Excerpted passage.

**********

The Nexus 7K is the platform of choice which provides high-density needed for large bandwidth networks, has a modular operating system which allows for programmability. The N7004 consumes 7RU of space but only provides 2 I/O slots, and is side-to-side airflow (although not a first-order concern, MSDCs prefer front-to-back, hot-isle, cold-isle cooling when they can get it). The N{7009|7010|7018} are preferable since their port-to-RU ratio is much higher (real-estate is a concern in MSDCs). If front-to-back airflow is required, the N7010 provides this function. N7009 and N7018 utilize side-to-side airflow. The building blocks in SDU testing employs all three N{7009,7010,7018} platforms.

Customers have voiced concern about complexities and costs of the M-series linecards, and thus requested simpler linecards that do less, but do those fewer tasks very fast and highly reliable. F2 fits very well with those requirements. It provides low-power per 10G port, low-latency, and utilizes ingress buffering to support large fanout topologies.

Note The F2 linecard is based on Cisco's Clipper ASIC detailed in Appendix C, "F2/Clipper Linecard Architecture".


New FIB management schemes are needed to meet the demands of larger networks. The number of loopbacks, point-to-point interfaces, and edge subnets are significantly higher than in traditional networks. And as MSDCs are becoming more cloud-aware, more virtualization-aware, the burden on a FIB can skyrocket.

Obviously, dedicating hardware such as TCAM to ever-growing FIBs is not scalable; the number of entries can grow to hundreds of millions, as seen in some MSDC customer's analysis. This is cost and power prohibitive.

Regardless of size, managing FIB churn is a conern.

**********

Problem. In the Nexus 7K passage, which platform is named as providing front-to-back airflow? The rows that come next have no connection to the Nexus 7K passage.

Recorded data.
**********

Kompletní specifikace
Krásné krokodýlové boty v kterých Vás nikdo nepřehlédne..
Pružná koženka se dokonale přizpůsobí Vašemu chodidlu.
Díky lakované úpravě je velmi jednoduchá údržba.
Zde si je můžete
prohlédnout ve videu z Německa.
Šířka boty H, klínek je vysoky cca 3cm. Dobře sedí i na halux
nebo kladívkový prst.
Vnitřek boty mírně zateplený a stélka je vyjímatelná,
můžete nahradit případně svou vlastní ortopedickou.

**********

Task solution. The N7010.